(Stored data Opens)
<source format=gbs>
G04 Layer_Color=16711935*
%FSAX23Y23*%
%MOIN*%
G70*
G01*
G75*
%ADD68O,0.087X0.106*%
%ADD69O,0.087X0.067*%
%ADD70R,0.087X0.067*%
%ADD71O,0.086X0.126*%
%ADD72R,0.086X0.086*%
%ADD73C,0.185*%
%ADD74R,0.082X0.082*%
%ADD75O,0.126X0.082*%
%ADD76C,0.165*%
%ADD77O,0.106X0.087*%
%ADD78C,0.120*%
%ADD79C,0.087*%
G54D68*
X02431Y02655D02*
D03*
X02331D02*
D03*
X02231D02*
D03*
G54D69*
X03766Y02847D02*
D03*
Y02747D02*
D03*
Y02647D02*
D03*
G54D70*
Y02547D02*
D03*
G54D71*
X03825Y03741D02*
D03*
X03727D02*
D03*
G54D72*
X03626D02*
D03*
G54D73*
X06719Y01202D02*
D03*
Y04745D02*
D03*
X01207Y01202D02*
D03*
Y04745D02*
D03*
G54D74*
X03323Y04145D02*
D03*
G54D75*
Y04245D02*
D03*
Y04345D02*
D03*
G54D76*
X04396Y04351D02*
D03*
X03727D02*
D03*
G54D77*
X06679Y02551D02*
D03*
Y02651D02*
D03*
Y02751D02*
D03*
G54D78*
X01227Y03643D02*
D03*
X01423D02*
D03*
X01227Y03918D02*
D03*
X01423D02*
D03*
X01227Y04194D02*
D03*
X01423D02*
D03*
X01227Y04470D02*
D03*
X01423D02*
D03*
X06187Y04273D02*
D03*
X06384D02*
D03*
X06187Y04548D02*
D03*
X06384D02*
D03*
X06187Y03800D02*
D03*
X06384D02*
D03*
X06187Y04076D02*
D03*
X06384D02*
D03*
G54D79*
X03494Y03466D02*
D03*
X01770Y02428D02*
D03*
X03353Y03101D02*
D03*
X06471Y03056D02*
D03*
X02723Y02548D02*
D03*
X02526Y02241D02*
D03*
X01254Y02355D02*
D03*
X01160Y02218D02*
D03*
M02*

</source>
(Stored data Closes)
• Exercise prompt: Output all of the data above without any alteration.

• Output for this exercise:
<source format=gbs>
G04 Layer_Color=16711935*
%FSAX23Y23*%
%MOIN*%
G70*
G01*
G75*
%ADD68O,0.087X0.106*%
%ADD69O,0.087X0.067*%
%ADD70R,0.087X0.067*%
%ADD71O,0.086X0.126*%
%ADD72R,0.086X0.086*%
%ADD73C,0.185*%
%ADD74R,0.082X0.082*%
%ADD75O,0.126X0.082*%
%ADD76C,0.165*%
%ADD77O,0.106X0.087*%
%ADD78C,0.120*%
%ADD79C,0.087*%
G54D68*
X02431Y02655D02*
D03*
X02331D02*
D03*
X02231D02*
D03*
G54D69*
X03766Y02847D02*
D03*
Y02747D02*
D03*
Y02647D02*
D03*
G54D70*
Y02547D02*
D03*
G54D71*
X03825Y03741D02*
D03*
X03727D02*
D03*
G54D72*
X03626D02*
D03*
G54D73*
X06719Y01202D02*
D03*
Y04745D02*
D03*
X01207Y01202D02*
D03*
Y04745D02*
D03*
G54D74*
X03323Y04145D02*
D03*
G54D75*
Y04245D02*
D03*
Y04345D02*
D03*
G54D76*
X04396Y04351D02*
D03*
X03727D02*
D03*
G54D77*
X06679Y02551D02*
D03*
Y02651D02*
D03*
Y02751D02*
D03*
G54D78*
X01227Y03643D02*
D03*
X01423D02*
D03*
X01227Y03918D02*
D03*
X01423D02*
D03*
X01227Y04194D02*
D03*
X01423D02*
D03*
X01227Y04470D02*
D03*
X01423D02*
D03*
X06187Y04273D02*
D03*
X06384D02*
D03*
X06187Y04548D02*
D03*
X06384D02*
D03*
X06187Y03800D02*
D03*
X06384D02*
D03*
X06187Y04076D02*
D03*
X06384D02*
D03*
G54D79*
X03494Y03466D02*
D03*
X01770Y02428D02*
D03*
X03353Y03101D02*
D03*
X06471Y03056D02*
D03*
X02723Y02548D02*
D03*
X02526Y02241D02*
D03*
X01254Y02355D02*
D03*
X01160Y02218D02*
D03*
M02*

</source>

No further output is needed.